Volante ficou sem receber salários do clube alvirrubro entre outubro de 2013 e janeiro de 2014; audiência movida contra o Timbu foi realizada última semana, no Recife
O fim da novela entre Martinez e o Náutico, que se estende desde o desligamento do jogador - ocorrido no início do ano passado -, só chegou ao fim na última semana. O volante, que movia uma ação trabalhista contra o Timbu, alegando salários atrasados, ganhou na esfera jurídica. De acordo com fontes do clube, o Alvirrubro terá de desembolsar cerca de R$ 1,5 milhão. Os alvirrubros vão recorrer da decisão.

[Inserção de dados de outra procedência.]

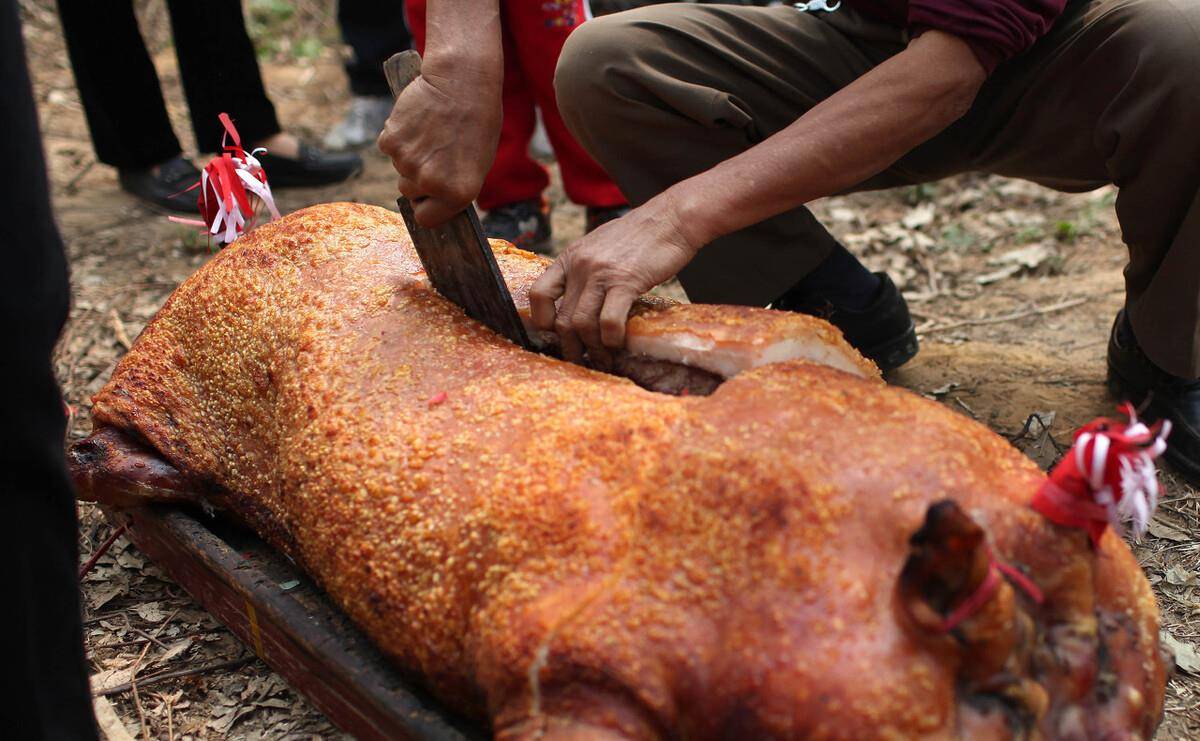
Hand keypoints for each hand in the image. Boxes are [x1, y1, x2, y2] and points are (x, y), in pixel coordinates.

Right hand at [377, 66, 500, 226]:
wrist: (461, 83)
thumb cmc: (477, 121)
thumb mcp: (478, 164)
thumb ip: (455, 187)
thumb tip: (436, 203)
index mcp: (457, 194)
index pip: (426, 219)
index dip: (427, 206)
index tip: (429, 196)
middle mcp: (431, 183)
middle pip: (409, 193)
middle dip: (418, 177)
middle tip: (435, 151)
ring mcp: (408, 163)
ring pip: (400, 169)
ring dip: (410, 155)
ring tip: (431, 133)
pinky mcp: (391, 141)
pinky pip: (389, 148)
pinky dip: (399, 137)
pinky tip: (418, 122)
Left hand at [529, 193, 702, 367]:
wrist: (671, 218)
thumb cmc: (641, 235)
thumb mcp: (600, 246)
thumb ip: (585, 269)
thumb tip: (580, 299)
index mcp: (570, 257)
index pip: (538, 294)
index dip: (542, 320)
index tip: (556, 334)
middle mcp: (580, 265)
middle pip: (562, 318)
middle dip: (570, 346)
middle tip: (582, 359)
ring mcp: (601, 274)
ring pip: (582, 324)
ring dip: (593, 349)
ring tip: (603, 359)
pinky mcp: (626, 282)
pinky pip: (609, 321)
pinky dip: (612, 339)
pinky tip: (619, 343)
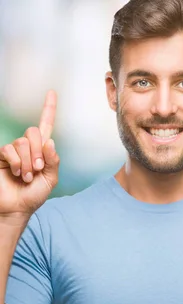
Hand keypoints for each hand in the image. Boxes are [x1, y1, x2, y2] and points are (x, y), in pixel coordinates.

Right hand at [0, 90, 59, 217]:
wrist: (17, 208)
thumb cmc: (34, 195)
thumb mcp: (51, 179)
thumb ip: (53, 161)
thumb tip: (49, 142)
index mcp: (42, 150)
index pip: (46, 125)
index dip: (48, 108)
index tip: (52, 92)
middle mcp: (27, 147)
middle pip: (33, 131)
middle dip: (38, 151)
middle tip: (38, 169)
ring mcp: (12, 151)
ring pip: (22, 142)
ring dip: (28, 161)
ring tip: (27, 176)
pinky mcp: (0, 156)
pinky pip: (8, 149)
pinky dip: (17, 162)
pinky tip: (18, 173)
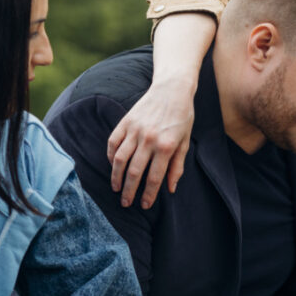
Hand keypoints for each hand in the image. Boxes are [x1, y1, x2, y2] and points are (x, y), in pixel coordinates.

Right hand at [106, 81, 194, 208]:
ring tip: (116, 188)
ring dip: (116, 177)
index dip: (148, 195)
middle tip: (126, 203)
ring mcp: (135, 130)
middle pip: (134, 172)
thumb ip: (177, 166)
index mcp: (166, 146)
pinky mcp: (125, 122)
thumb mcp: (185, 142)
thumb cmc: (182, 117)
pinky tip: (113, 167)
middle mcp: (148, 140)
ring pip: (120, 160)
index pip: (154, 178)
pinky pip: (113, 143)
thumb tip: (170, 189)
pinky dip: (111, 157)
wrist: (172, 89)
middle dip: (129, 191)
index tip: (144, 205)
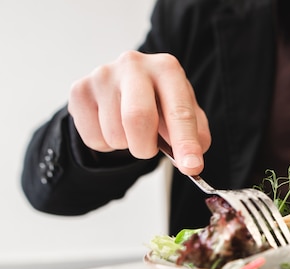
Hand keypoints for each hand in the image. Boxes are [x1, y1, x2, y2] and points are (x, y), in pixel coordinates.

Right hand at [68, 51, 210, 174]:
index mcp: (167, 68)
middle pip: (137, 118)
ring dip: (127, 146)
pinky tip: (112, 126)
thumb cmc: (160, 101)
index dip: (186, 143)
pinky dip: (107, 145)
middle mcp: (133, 65)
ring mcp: (102, 76)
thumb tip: (190, 162)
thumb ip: (195, 137)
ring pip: (115, 135)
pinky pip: (94, 138)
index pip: (179, 111)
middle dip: (146, 147)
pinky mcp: (80, 91)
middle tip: (149, 152)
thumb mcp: (186, 113)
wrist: (125, 86)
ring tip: (132, 131)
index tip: (192, 167)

Em detalhes, o Náutico deve R$ 345 mil por danos morais pelas ofensas proferidas, à época, pelo presidente Paulo Wanderley. Mais R$ 150 mil referentes às luvas dos meses de maio, junho e setembro de 2013. Além disso, imagens de novembro e dezembro do mesmo ano. Por fim, décimo terceiro, aviso prévio indenizado e multa do FGTS. Em contato rápido com a reportagem do GLOBOESPORTE.COM, Martinez confirmou a informação.
- Estive aí (no Recife), na última semana, para a audiência. A ação, ganhei, sim, mas não posso falar de valores porque não estou com a sentença do juiz em mãos.
Entre outubro de 2013 e janeiro de 2014, sete ex-funcionários entraram na Justiça do Trabalho para receber atrasados. Martinez foi um deles. No início da gestão, no ano passado, o presidente Glauber Vasconcelos admitiu saber das ações movidas na época do ex-mandatário Paulo Wanderley e que não conseguiu fazer acordo com os atletas.
Em novembro de 2013, com o Náutico praticamente rebaixado na disputa da Série A e em dura crise financeira, Martinez foi o porta-voz do elenco numa reivindicação salarial. Ele disparou críticas ao mandatário da época, Paulo Wanderley, que o chamou de ex-atleta.
Martinez foi o capitão do Náutico enquanto esteve por aqui. Ele deixou o clube no início do ano passado, após romper o contrato na Justiça - o vínculo era até o fim de 2014. Ao todo, atuou em 56 partidas com a camisa do Timbu, com 16 vitórias, 11 empates e 29 derrotas, um aproveitamento de 35%. Outros jogadores como Ricardo Berna, Jean Rolt, Maranhão e Auremir também se dirigiram à esfera jurídica para romper contratos.